Most of my listening is Ogg / FLAC via a laptop headphone output or on my Desire HD via Google Music, which transcoded all my Ogg files to MP3, *sigh*. I expect FLAC to be much better via Google Music, as even though it is still transcoded to 320k MP3, it's a lot better than going from lossy to lossy.
To be honest, my initial FLAC experiment has been underwhelming. I ripped Dream Theater's A Dramatic Turn of Events, and back-to-back vs my Oggs, using the IE8s on my laptop, the difference is not as much as I would have hoped for. It sounds great, but so does the Ogg file. I'd say perhaps a veil has lifted, there's a little more dynamism, openness and punch, but not the night and day difference I'd hoped for. I'd be really interested to get some feedback on this. Some options: the laptop sound card is really bad, the album is badly recorded, my ears are getting worse, the Ogg codec is rather wonderful.
My "serious" headphone career consists of some Grado SR60s that I bought a *very* long time ago, even 15 years. I was a student with an Arcam CD / Amp (still going today), and I heard about these mystical cans. I had to travel across London to the one small shop that imported them at the time. I auditioned them against a pair of Sennheisers that cost three times as much, and I was sold. To me they were even better, I couldn't get my credit card out quickly enough.

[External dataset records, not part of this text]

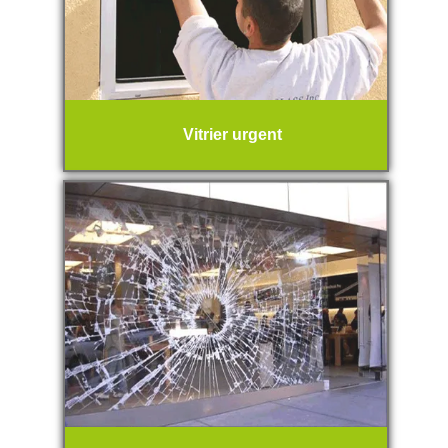
Vitrier urgent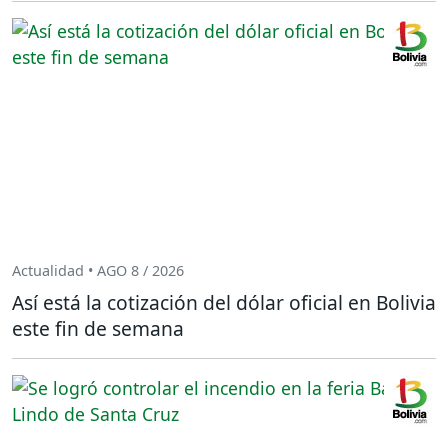
Actualidad • AGO 8 / 2026
Así está la cotización del dólar oficial en Bolivia
este fin de semana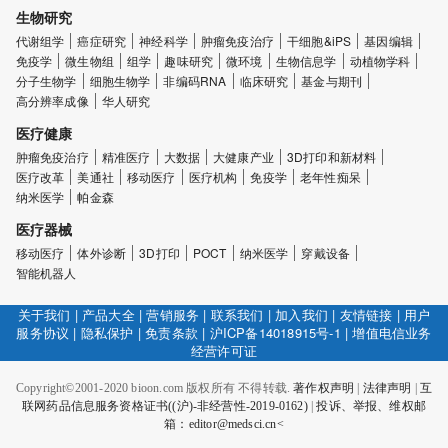
生物研究
代谢组学
癌症研究
神经科学
肿瘤免疫治疗
干细胞&iPS
基因编辑
免疫学
微生物组
组学
趣味研究
微环境
生物信息学
动植物学科
分子生物学
细胞生物学
非编码RNA
临床研究
基金与期刊
高分辨率成像
华人研究
医疗健康
肿瘤免疫治疗
精准医疗
大数据
大健康产业
3D打印和新材料
医疗改革
美通社
移动医疗
医疗机构
免疫学
老年性痴呆
纳米医学
帕金森
医疗器械
移动医疗
体外诊断
3D打印
POCT
纳米医学
穿戴设备
智能机器人
关于我们
|
产品大全
|
营销服务
|
联系我们
|
加入我们
|
友情链接
|
用户
服务协议
|
隐私保护
|
免责条款
|
沪ICP备14018915号-1
|
增值电信业务
经营许可证
Copyright©2001-2020 bioon.com 版权所有 不得转载.
著作权声明
|
法律声明
|
互
联网药品信息服务资格证书((沪)-非经营性-2019-0162)
|
投诉、举报、维权邮
箱：editor@medsci.cn<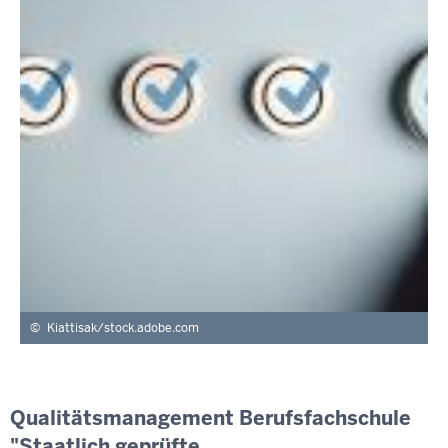
Kiattisak/stock.adobe.com
Qualitätsmanagement Berufsfachschule
"Staatlich geprüfte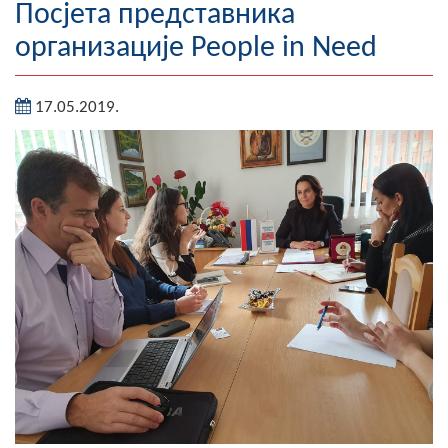
Посјета представника
Географија
организације People in Need
Насељена мјеста
17.05.2019.
Занимљивости
Фотогалерија
НАЧЕЛНИК
О Начелнику
Замјеник начелника
Извјештај о раду начелника
СКУПШТИНА
Статут Општине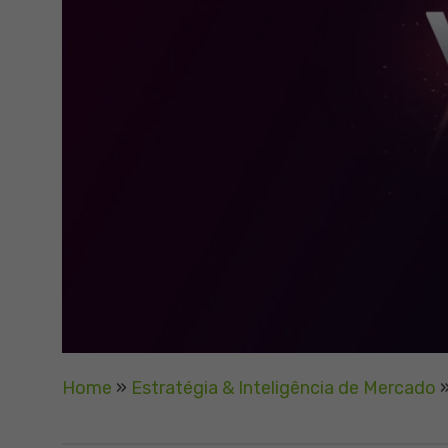
Home
»
Estratégia & Inteligência de Mercado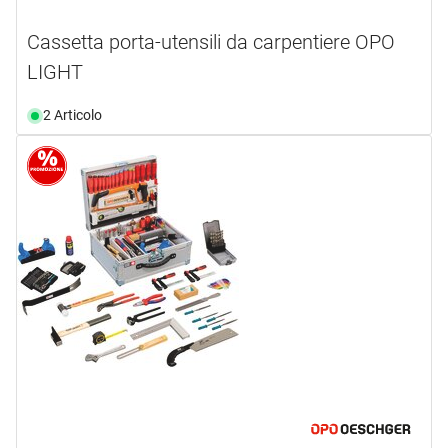
Cassetta porta-utensili da carpentiere OPO
LIGHT
2 Articolo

My first pair of IEMs were a basic pair of Shures that I bought from a play.com sale. They were a great introduction to IEMs but fell apart after a few months, very poor.

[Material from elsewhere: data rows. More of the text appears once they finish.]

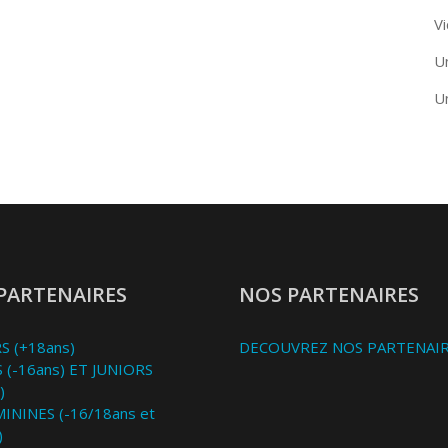
Vi
U
U
PARTENAIRES
NOS PARTENAIRES
S (+18ans)
DECOUVREZ NOS PARTENAI
 (-16ans) ET JUNIORS
)
MININES (-16/18ans et
)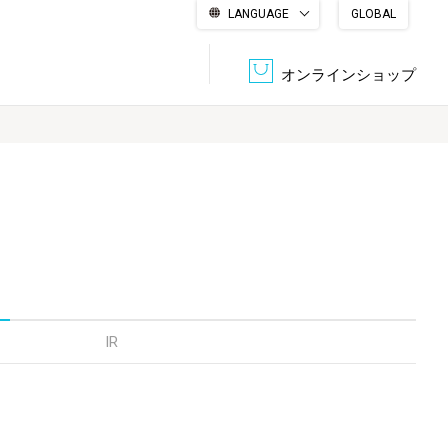
LANGUAGE
GLOBAL
English
繁體中文
简体中文
한국어
日本語
オンラインショップ
文書管理・機密抹消
会社概要
収納・整理用品
ファニチャー
DPS（データ・プリント・サービス）
認証一覧
筆記具
パソコン周辺機器
サステナブルな紙器製品「asue（あすえ）」
ボード用品
事務用品
IR
キャラクター・
学童用品
シリーズ商品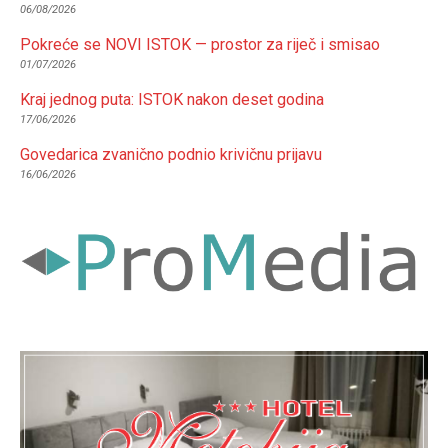
06/08/2026
Pokreće se NOVI ISTOK — prostor za riječ i smisao
01/07/2026
Kraj jednog puta: ISTOK nakon deset godina
17/06/2026
Govedarica zvanično podnio krivičnu prijavu
16/06/2026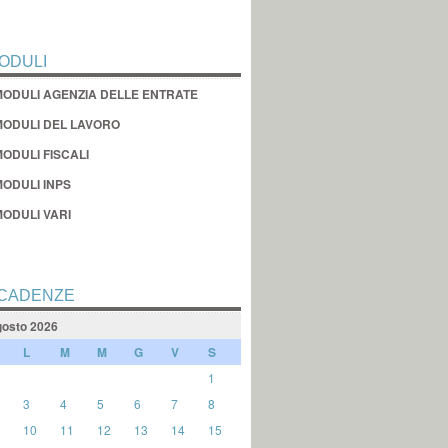
ODULI
MODULI AGENZIA DELLE ENTRATE
MODULI DEL LAVORO
ODULI FISCALI
MODULI INPS
MODULI VARI
CADENZE
osto 2026
L
M
M
G
V
S
1
3
4
5
6
7
8
10
11
12
13
14
15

Anyway I'm not going to sell the IE8s because I feel that they have their place, and I have yet to get the best out of them (see ramble above). But I'd like something to compare them to, preferably somewhat cheaper, something that I won't panic about losing on the bus. I buy in the UK so I'd say below £100, and even that is pushing it, if there's anything around the £50 point, that would be better. The point of the exercise isn't to have two pairs of expensive IEMs like the rest of you. But I do wonder if I might find that the IE8s just aren't for me, maybe I might get a pleasant surprise.
I generally listen to guitar-based rock / blues / metal, 60s - current, soft, hard, progressive, bluesy, raw, cultured, the whole spectrum. I'd say that I'm not a bass-head, I prefer a neutral presentation and to let the music express itself, and I crave detail but not a tiring presentation. I do have to say that even though I always put the IE8s in my ears with a sense of wishing they could do more, I can listen to them for long periods.
Hope this is enough for someone to point me in the right direction.